**VERIFIQUE SUA COMPREENSÃO**
1/ Segundo a notícia sobre publicidade em smart TVs, a partir de que mês a Samsung começará a testar suas plataformas de publicidade?
2/ Transcreva da notícia sobre publicidade em smart TVs o trecho que vai de "Sony e Samsung" até "as smart TVs.".
3/ Prossiga com a redação da notícia sobre publicidade em smart TVs a partir do ponto em que ela termina.

**DOCUMENTO DE ORIGEM**
Sony e Samsung planejam nova plataforma de publicidade para Smart TVs

Por Redação | 08 de Novembro de 2013 às 15h32

Durante o encontro TV.Apps, realizado na última quinta-feira (7), duas das maiores fabricantes de televisores no Brasil, a Samsung e a Sony, anunciaram que estão planejando lançar plataformas de publicidade para as smart TVs.

Marcelo Natali, gerente de conteúdo para smart TVs da Samsung, disse que alguns estudos realizados pela TDG Research apontam que, em 2017, 70% da receita obtida fora do broadcast tradicional virá das publicidades. Além disso, Marcelo também citou uma pesquisa realizada pela Ericsson Consumer Lab, que concluiu que os usuários preferem conteúdo gratuito com publicidade.

A Samsung começará a testar as plataformas de publicidades a partir de Dezembro em dois formatos: banners na página principal da interface da Smart TV e vídeos pre-roll executados quando um o telespectador acessa um aplicativo de vídeo. “É um modelo semelhante ao do YouTube. Nós iremos vender esse espaço publicitário para o anunciante e distribuir os anúncios utilizando conteúdo relacionado ao produto, remunerando o proprietário do conteúdo, dividindo a receita”, disse Marcelo.

**DADOS FORNECIDOS**
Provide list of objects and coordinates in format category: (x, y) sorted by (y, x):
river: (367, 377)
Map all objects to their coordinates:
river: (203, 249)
---
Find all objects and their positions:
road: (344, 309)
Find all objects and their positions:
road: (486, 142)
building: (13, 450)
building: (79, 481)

**RESPOSTAS POR TAREFA**
1/ A partir de dezembro.

2/
Sony e Samsung planejam nova plataforma de publicidade para Smart TVs

Por Redação | 08 de Novembro de 2013 às 15h32

Durante o encontro TV.Apps, realizado na última quinta-feira (7), duas das maiores fabricantes de televisores no Brasil, a Samsung e a Sony, anunciaram que estão planejando lançar plataformas de publicidade para as smart TVs.

3/
A Sony também irá seguir os mesmos padrões da Samsung, porém com conteúdo específico para o usuário. “Nós sabemos qual o interesse da pessoa, podemos reduzir a dispersão da publicidade. Também tem a questão de que é possível oferecer conteúdo adicional com a propaganda, aumentando sua relevância”, disse Leonardo Castro, coordenador de desenvolvimento de novos negócios da Sony Brasil. De acordo com Leonardo, a plataforma da Sony já está pronta e deve ser lançada em breve.

Alguns provedores de conteúdo não apoiaram totalmente a entrada das fabricantes no mercado de publicidade. “O radiodifusor busca o anunciante, ele tem esse modelo de negócio. A entrada dos fabricantes pode gerar uma divisão maior da receita, e isso não é bem visto no mercado. É preciso alinhar a plataforma de negócios com os radiodifusores. Se a fabricante atuar de forma ativa, trazendo anunciantes, e alinhar a divisão da receita com os radiodifusores, não vejo problema”, disse Jefferson Padilha, gerente de produtos digitais do Grupo Bandeirantes.

Já para Leonardo Cesar, do Esporte Interativo, é preciso avaliar em quais conteúdos as plataformas de publicidade irão atuar. “Se é um conteúdo aberto, é uma coisa. Se é um conteúdo Premium, que você está investindo para levar ao cliente e cobrando por ele, aí pode ser que esse modelo não combine”, disse.